PROBLEM DESCRIPTION:
Find each line in the rows below that contains the word "chart" and copy it.

---------- SOURCE DATA ----------

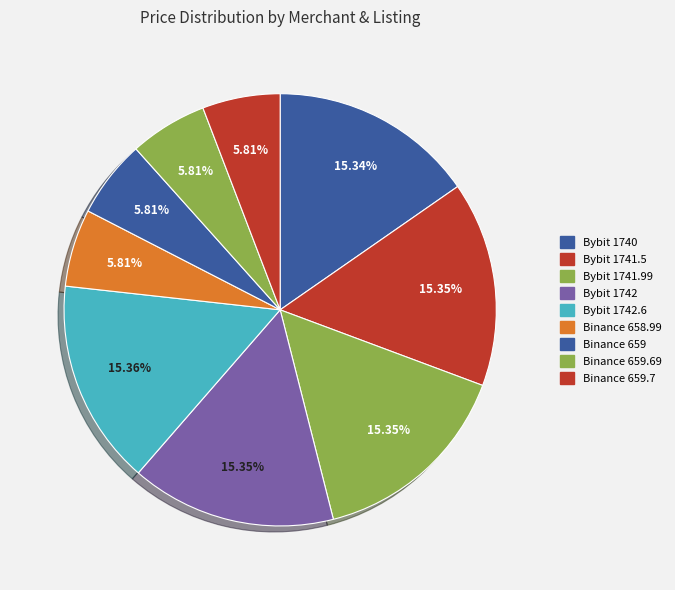

Combined, do Bybit 1741.5 and Binance 659 account for over 50%?

No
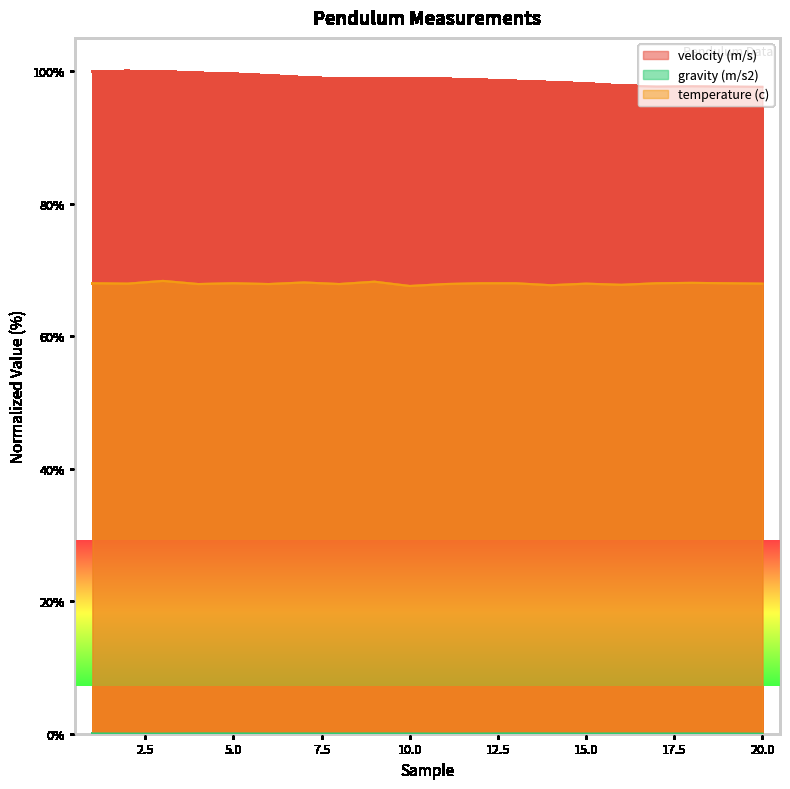

What is the lowest value of the temperature (c) series?

67.6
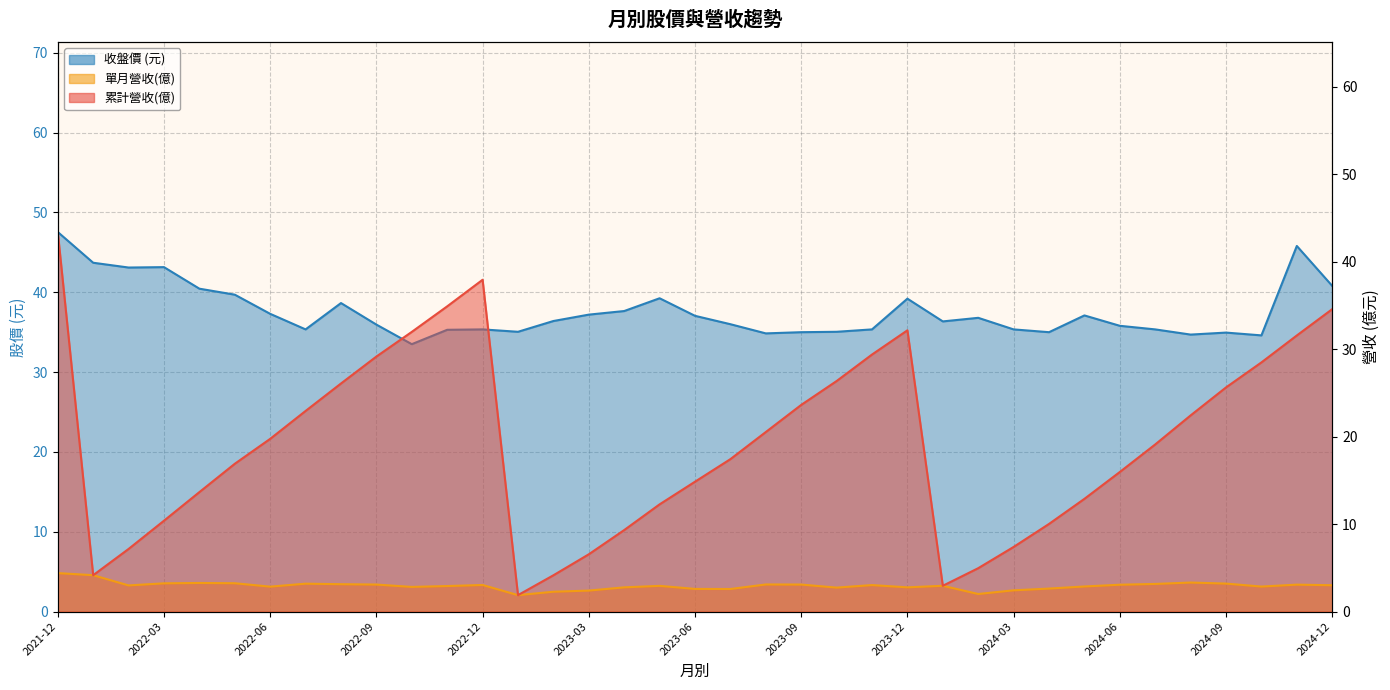

Between 2023-12 and 2024-10, which series saw the biggest shift?

收盤價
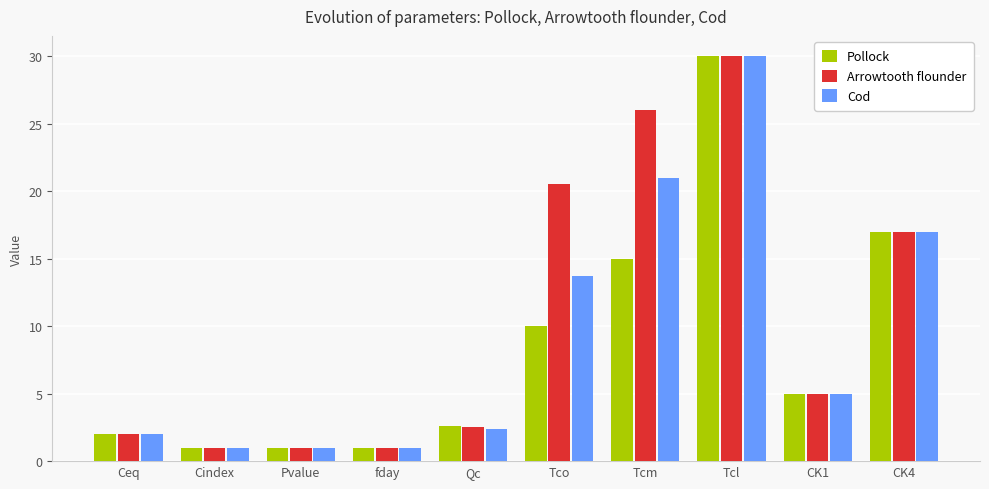

How many values in the Pollock series are below 5?

5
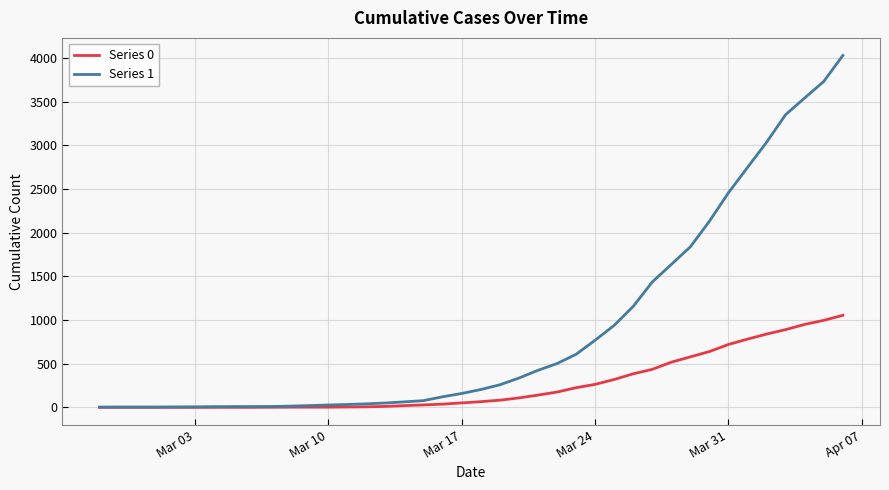

What is the greatest value displayed?

4028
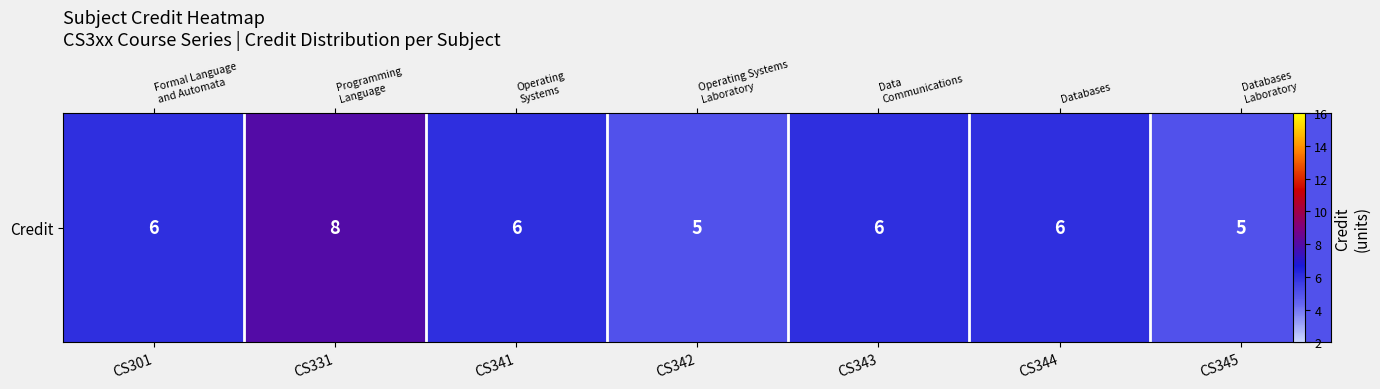

Read the value at CS301.

6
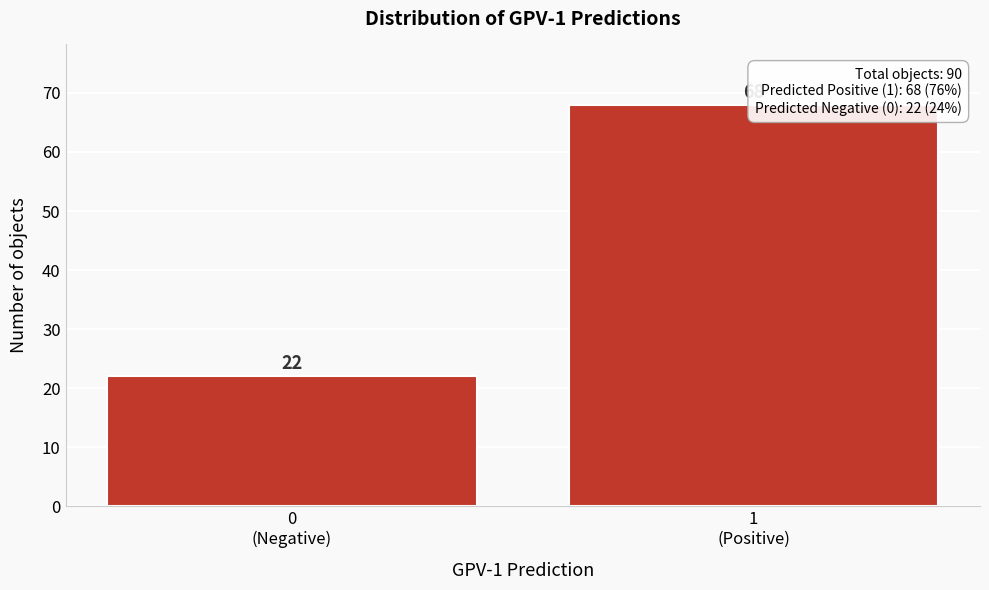

Reading left to right, list all the values displayed in this chart.

22	68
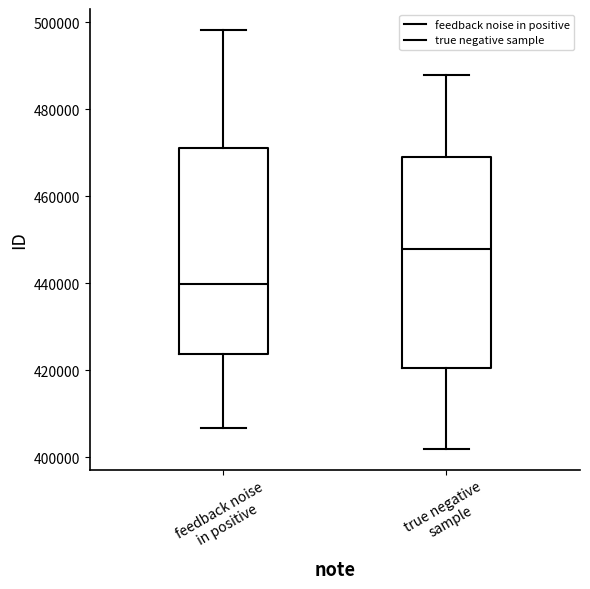

Reading left to right, read every box against the y-axis: the position of its median line, the range the box covers, and the ends of its whiskers. The values are not printed on the chart, so give them approximately, as read against the axis.

feedback noise in positive: median 440000, box 424000 to 472000, whiskers 406000 to 498000
true negative sample: median 448000, box 420000 to 470000, whiskers 402000 to 488000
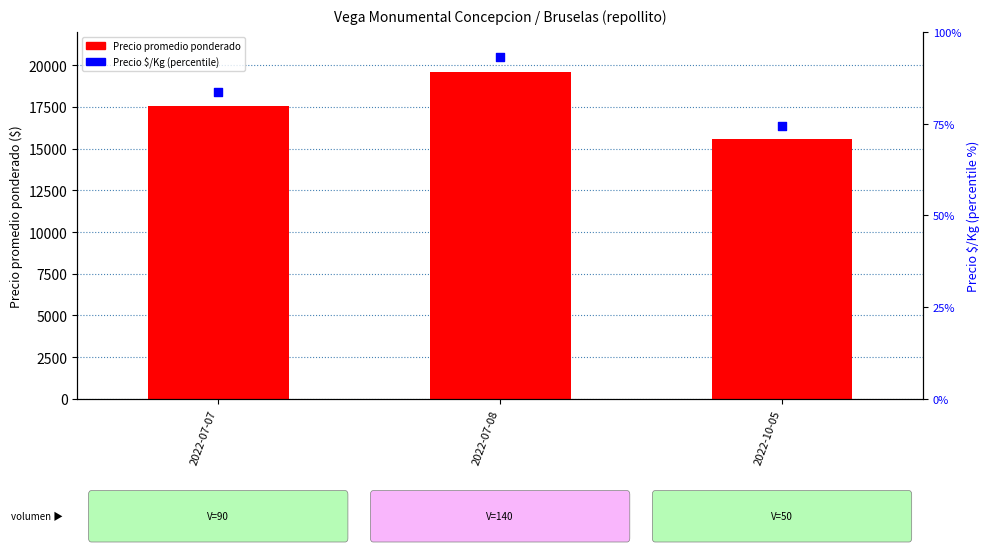

Which series contains the lowest Y value?

Precio $/Kg (percentile)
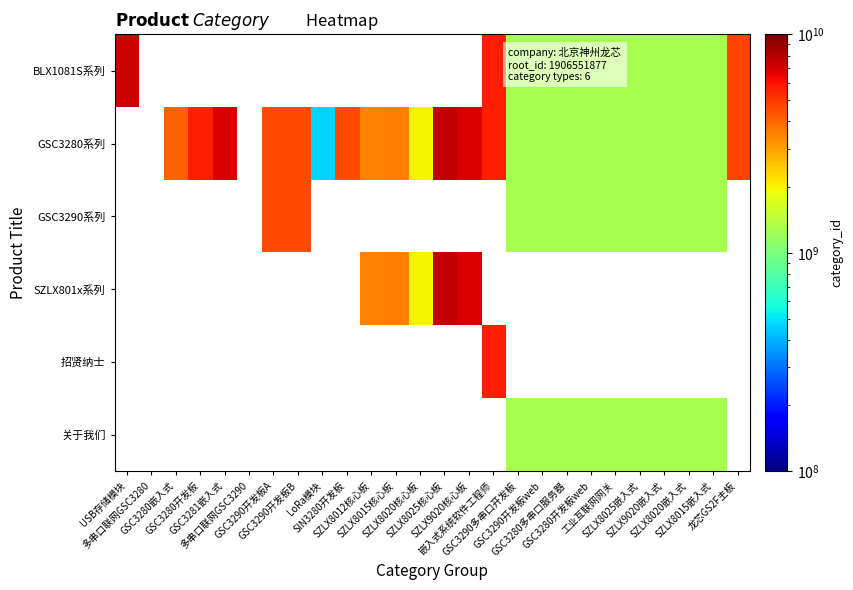

Which has a higher value, 龙芯GS2F主板 or GSC3280开发板?

GSC3280开发板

----------

TASK ANSWER:
Reading left to right, list all the values displayed in this chart.
Reading left to right, read every box against the y-axis: the position of its median line, the range the box covers, and the ends of its whiskers. The values are not printed on the chart, so give them approximately, as read against the axis.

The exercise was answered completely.